- [AIM OF THE EXERCISE]: Would you repeat the listing below exactly, with no pictures in it?

- [RECORDS FOR THIS TASK]:
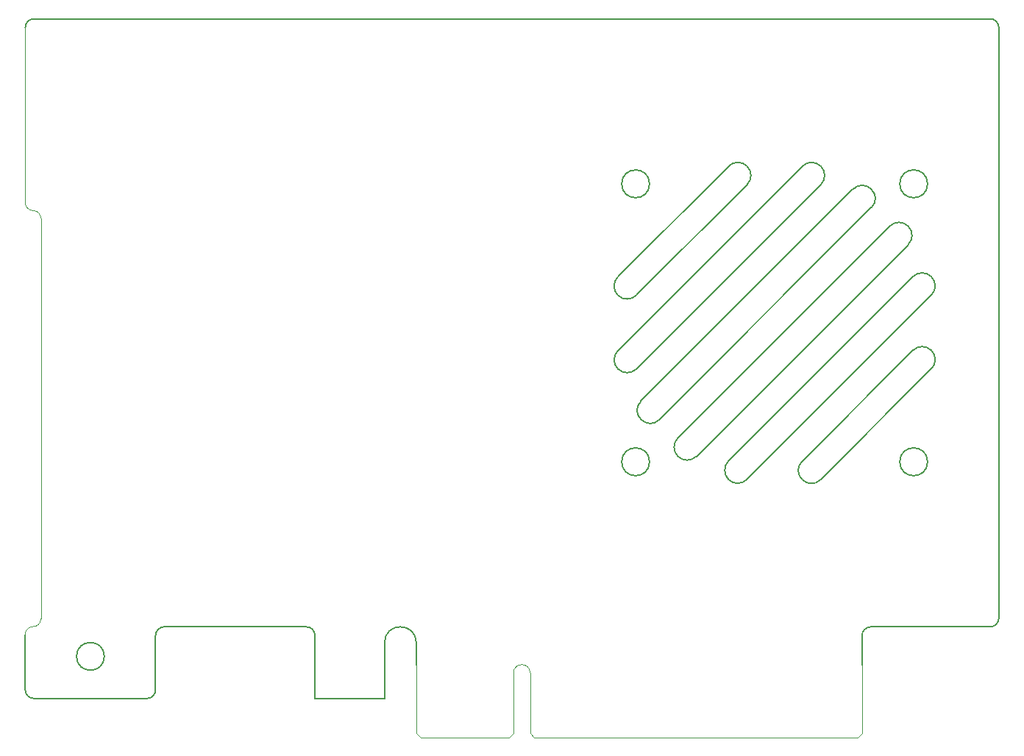
<source format=gm1>
%TF.GenerationSoftware,KiCad,Pcbnew,(5.1.9)-1*%
%TF.CreationDate,2021-05-23T15:16:43+08:00*%
%TF.ProjectId,V1,56312e6b-6963-4616-945f-706362585858,rev?*%
%TF.SameCoordinates,Original*%
%TF.FileFunction,Profile,NP*%
%FSLAX46Y46*%
G04 Gerber Fmt 4.6, Leading zero omitted, Abs format (unit mm)*
G04 Created by KiCad (PCBNEW (5.1.9)-1) date 2021-05-23 15:16:43*
%MOMM*%
%LPD*%
G01*
G04 APERTURE LIST*
%TA.AperFunction,Profile*%
%ADD10C,0.203200*%
%TD*%
%TA.AperFunction,Profile*%
%ADD11C,0.050000*%
%TD*%
%TA.AperFunction,Profile*%
%ADD12C,0.120000*%
%TD*%
%TA.AperFunction,Profile*%
%ADD13C,0.200000*%
%TD*%
%TA.AperFunction,Profile*%
%ADD14C,0.100000*%
%TD*%
G04 APERTURE END LIST*
D10*
X184299987Y-122299478D02*
G75*
G02*
X185350000Y-121250000I1025013J24478D01*
G01*
D11*
X88000000Y-52250000D02*
X88000000Y-72426000D01*
D12*
X88900000Y-73326000D02*
G75*
G02*
X89800000Y-74226000I0J-900000D01*
G01*
X88900000Y-73326000D02*
G75*
G02*
X88000000Y-72426000I0J900000D01*
G01*
D11*
X89800000Y-120326000D02*
X89800000Y-74226000D01*
D12*
X89800000Y-120326000D02*
G75*
G02*
X88900000Y-121226000I-900000J0D01*
G01*
X88000000Y-122126000D02*
G75*
G02*
X88900000Y-121226000I900000J0D01*
G01*
D13*
X133000000Y-123075000D02*
X133000000Y-125600000D01*
X133000000Y-123075000D02*
G75*
G03*
X129350000Y-123075000I-1825000J0D01*
G01*
X129350000Y-129500000D02*
X129350000Y-123075000D01*
X121350000Y-129500000D02*
X129350000Y-129500000D01*
X121350000Y-122250000D02*
X121350000Y-129500000D01*
X120350000Y-121250000D02*
G75*
G02*
X121350000Y-122250000I0J-1000000D01*
G01*
X104000000Y-121250000D02*
X120350000Y-121250000D01*
X103000000Y-122250000D02*
G75*
G02*
X104000000Y-121250000I1000000J0D01*
G01*
X103000000Y-122250000D02*
X103000000Y-128500000D01*
X102000000Y-129500000D02*
G75*
G03*
X103000000Y-128500000I0J1000000D01*
G01*
X89000000Y-129500000D02*
X102000000Y-129500000D01*
X88000000Y-128500000D02*
G75*
G03*
X89000000Y-129500000I1000000J0D01*
G01*
X88000000Y-128500000D02*
X88000000Y-122126000D01*
X89000000Y-51250000D02*
G75*
G03*
X88000000Y-52250000I0J-1000000D01*
G01*
X89000000Y-51250000D02*
X199050000Y-51250000D01*
X200050000Y-52250000D02*
G75*
G03*
X199050000Y-51250000I-1000000J0D01*
G01*
X200050000Y-52250000D02*
X200050000Y-120250000D01*
X97100000Y-124650001D02*
G75*
G03*
X97100000Y-124650001I-1600000J0D01*
G01*
X185350000Y-121250000D02*
X199050000Y-121250000D01*
X199050000Y-121250000D02*
G75*
G03*
X200050000Y-120250000I0J1000000D01*
G01*
X184300000Y-125600000D02*
X184300000Y-122300000D01*
D14*
X184300000Y-133500000D02*
X183800000Y-134000000D01*
X146100000Y-133500000D02*
X146600000Y-134000000D01*
X144200000Y-133500000D02*
X143700000Y-134000000D01*
X133000000Y-133500000D02*
X133500000Y-134000000D01*
X146600000Y-134000000D02*
X183800000Y-134000000D01*
X184300000Y-125600000D02*
X184300000Y-133500000D01*
X133500000Y-134000000D02*
X143700000Y-134000000D01*
X133000000Y-125600000D02*
X133000000Y-133500000D01*
X146100000Y-126550000D02*
X146100000Y-133500000D01*
X144200000Y-126550000D02*
X144200000Y-133500000D01*
X144200000Y-126550000D02*
G75*
G02*
X146100000Y-126550000I950000J0D01*
G01*
D13*
X171077833Y-70330285D02*
X158330285Y-83077833D01*
X156208964Y-80956513D02*
X168956513Y-68208964D01*
X179559191Y-70334207D02*
X158334207Y-91559191D01*
X156212887Y-89437871D02*
X177437871Y-68212887D01*
X177422167Y-102169715D02*
X190169715Y-89422167D01*
X192291036Y-91543487D02*
X179543487Y-104291036D01*
X168940809Y-102165793D02*
X190165793Y-80940809D01*
X192287113Y-83062129D02*
X171062129Y-104287113D01*
X158876835Y-95259204D02*
X183259204Y-70876835D01*
X185380525Y-72998155D02*
X160998155Y-97380525D01*
X187501845Y-75119475D02*
X163119475Y-99501845D01*
X165240796Y-101623165D02*
X189623165Y-77240796D01*
X159850000Y-102250000D02*
G75*
G03*
X159850000Y-102250000I-1600000J0D01*
G01*
X191850000Y-102250000D02*
G75*
G03*
X191850000Y-102250000I-1600000J0D01*
G01*
X159850000Y-70250000D02*
G75*
G03*
X159850000Y-70250000I-1600000J0D01*
G01*
X191850000Y-70250000D02*
G75*
G03*
X191850000Y-70250000I-1600000J0D01*
G01*
X158330284Y-83077833D02*
G75*
G02*
X156208964Y-80956513I-1060660J1060660D01*
G01*
X168956513Y-68208963D02*
G75*
G02*
X171077833Y-70330285I1060660J-1060661D01*
G01*
X158334207Y-91559191D02*
G75*
G02*
X156212887Y-89437871I-1060660J1060660D01*
G01*
X177437871Y-68212887D02*
G75*
G02*
X179559191Y-70334207I1060660J-1060660D01*
G01*
X190169716Y-89422167D02*
G75*
G02*
X192291036Y-91543487I1060660J-1060660D01*
G01*
X179543487Y-104291037D02*
G75*
G02*
X177422167Y-102169715I-1060660J1060661D01*
G01*
X190165793Y-80940809D02*
G75*
G02*
X192287113Y-83062129I1060660J-1060660D01*
G01*
X171062129Y-104287113D02*
G75*
G02*
X168940809Y-102165793I-1060660J1060660D01*
G01*
X183259203Y-70876835D02*
G75*
G02*
X185380525Y-72998155I1060661J-1060660D01*
G01*
X160998155Y-97380524D02*
G75*
G02*
X158876835Y-95259204I-1060660J1060660D01*
G01*
X165240797Y-101623165D02*
G75*
G02*
X163119475Y-99501845I-1060661J1060660D01*
G01*
X187501845Y-75119476D02*
G75*
G02*
X189623165Y-77240796I1060660J-1060660D01*
G01*
M02*

</source>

- [SOLUTION TO THE EXERCISE]:
<source format=gm1>
%TF.GenerationSoftware,KiCad,Pcbnew,(5.1.9)-1*%
%TF.CreationDate,2021-05-23T15:16:43+08:00*%
%TF.ProjectId,V1,56312e6b-6963-4616-945f-706362585858,rev?*%
%TF.SameCoordinates,Original*%
%TF.FileFunction,Profile,NP*%
%FSLAX46Y46*%
G04 Gerber Fmt 4.6, Leading zero omitted, Abs format (unit mm)*
G04 Created by KiCad (PCBNEW (5.1.9)-1) date 2021-05-23 15:16:43*
%MOMM*%
%LPD*%
G01*
G04 APERTURE LIST*
%TA.AperFunction,Profile*%
%ADD10C,0.203200*%
%TD*%
%TA.AperFunction,Profile*%
%ADD11C,0.050000*%
%TD*%
%TA.AperFunction,Profile*%
%ADD12C,0.120000*%
%TD*%
%TA.AperFunction,Profile*%
%ADD13C,0.200000*%
%TD*%
%TA.AperFunction,Profile*%
%ADD14C,0.100000*%
%TD*%
G04 APERTURE END LIST*
D10*
X184299987Y-122299478D02*
G75*
G02*
X185350000Y-121250000I1025013J24478D01*
G01*
D11*
X88000000Y-52250000D02*
X88000000Y-72426000D01*
D12*
X88900000Y-73326000D02*
G75*
G02*
X89800000Y-74226000I0J-900000D01*
G01*
X88900000Y-73326000D02*
G75*
G02*
X88000000Y-72426000I0J900000D01*
G01*
D11*
X89800000Y-120326000D02*
X89800000Y-74226000D01*
D12*
X89800000Y-120326000D02*
G75*
G02*
X88900000Y-121226000I-900000J0D01*
G01*
X88000000Y-122126000D02*
G75*
G02*
X88900000Y-121226000I900000J0D01*
G01*
D13*
X133000000Y-123075000D02*
X133000000Y-125600000D01*
X133000000Y-123075000D02*
G75*
G03*
X129350000Y-123075000I-1825000J0D01*
G01*
X129350000Y-129500000D02*
X129350000Y-123075000D01*
X121350000Y-129500000D02*
X129350000Y-129500000D01*
X121350000Y-122250000D02*
X121350000Y-129500000D01*
X120350000Y-121250000D02*
G75*
G02*
X121350000Y-122250000I0J-1000000D01*
G01*
X104000000Y-121250000D02*
X120350000Y-121250000D01*
X103000000Y-122250000D02*
G75*
G02*
X104000000Y-121250000I1000000J0D01*
G01*
X103000000Y-122250000D02*
X103000000Y-128500000D01*
X102000000Y-129500000D02*
G75*
G03*
X103000000Y-128500000I0J1000000D01*
G01*
X89000000Y-129500000D02*
X102000000Y-129500000D01*
X88000000Y-128500000D02*
G75*
G03*
X89000000Y-129500000I1000000J0D01*
G01*
X88000000Y-128500000D02*
X88000000Y-122126000D01*
X89000000Y-51250000D02*
G75*
G03*
X88000000Y-52250000I0J-1000000D01*
G01*
X89000000Y-51250000D02*
X199050000Y-51250000D01*
X200050000Y-52250000D02*
G75*
G03*
X199050000Y-51250000I-1000000J0D01*
G01*
X200050000Y-52250000D02*
X200050000Y-120250000D01*
X97100000Y-124650001D02*
G75*
G03*
X97100000Y-124650001I-1600000J0D01*
G01*
X185350000Y-121250000D02*
X199050000Y-121250000D01*
X199050000Y-121250000D02*
G75*
G03*
X200050000Y-120250000I0J1000000D01*
G01*
X184300000Y-125600000D02*
X184300000Y-122300000D01*
D14*
X184300000Y-133500000D02*
X183800000Y-134000000D01*
X146100000Y-133500000D02*
X146600000Y-134000000D01*
X144200000Y-133500000D02*
X143700000Y-134000000D01*
X133000000Y-133500000D02*
X133500000Y-134000000D01*
X146600000Y-134000000D02*
X183800000Y-134000000D01*
X184300000Y-125600000D02*
X184300000Y-133500000D01*
X133500000Y-134000000D02*
X143700000Y-134000000D01*
X133000000Y-125600000D02*
X133000000Y-133500000D01*
X146100000Y-126550000D02*
X146100000Y-133500000D01*
X144200000Y-126550000D02*
X144200000Y-133500000D01*
X144200000Y-126550000D02*
G75*
G02*
X146100000Y-126550000I950000J0D01*
G01*
D13*
X171077833Y-70330285D02*
X158330285Y-83077833D01*
X156208964Y-80956513D02*
X168956513Y-68208964D01*
X179559191Y-70334207D02*
X158334207Y-91559191D01*
X156212887Y-89437871D02*
X177437871Y-68212887D01*
X177422167Y-102169715D02*
X190169715Y-89422167D01*
X192291036Y-91543487D02*
X179543487Y-104291036D01*
X168940809Y-102165793D02*
X190165793Y-80940809D01*
X192287113Y-83062129D02*
X171062129Y-104287113D01*
X158876835Y-95259204D02*
X183259204Y-70876835D01*
X185380525Y-72998155D02*
X160998155Y-97380525D01*
X187501845Y-75119475D02*
X163119475Y-99501845D01*
X165240796Y-101623165D02*
X189623165Y-77240796D01*
X159850000Y-102250000D02*
G75*
G03*
X159850000Y-102250000I-1600000J0D01*
G01*
X191850000Y-102250000D02*
G75*
G03*
X191850000Y-102250000I-1600000J0D01*
G01*
X159850000Y-70250000D02*
G75*
G03*
X159850000Y-70250000I-1600000J0D01*
G01*
X191850000Y-70250000D02*
G75*
G03*
X191850000Y-70250000I-1600000J0D01*
G01*
X158330284Y-83077833D02*
G75*
G02*
X156208964Y-80956513I-1060660J1060660D01*
G01*
X168956513Y-68208963D02*
G75*
G02*
X171077833Y-70330285I1060660J-1060661D01*
G01*
X158334207Y-91559191D02*
G75*
G02*
X156212887Y-89437871I-1060660J1060660D01*
G01*
X177437871Y-68212887D02*
G75*
G02*
X179559191Y-70334207I1060660J-1060660D01*
G01*
X190169716Y-89422167D02*
G75*
G02*
X192291036Y-91543487I1060660J-1060660D01*
G01*
X179543487Y-104291037D02*
G75*
G02*
X177422167Y-102169715I-1060660J1060661D01*
G01*
X190165793Y-80940809D02*
G75*
G02*
X192287113Y-83062129I1060660J-1060660D01*
G01*
X171062129Y-104287113D02*
G75*
G02*
X168940809Y-102165793I-1060660J1060660D01*
G01*
X183259203Y-70876835D02*
G75*
G02*
X185380525Y-72998155I1060661J-1060660D01*
G01*
X160998155Y-97380524D02*
G75*
G02*
X158876835Y-95259204I-1060660J1060660D01*
G01*
X165240797Y-101623165D02*
G75*
G02*
X163119475Y-99501845I-1060661J1060660D01*
G01*
X187501845Y-75119476D02*
G75*
G02*
X189623165Y-77240796I1060660J-1060660D01*
G01*
M02*

</source>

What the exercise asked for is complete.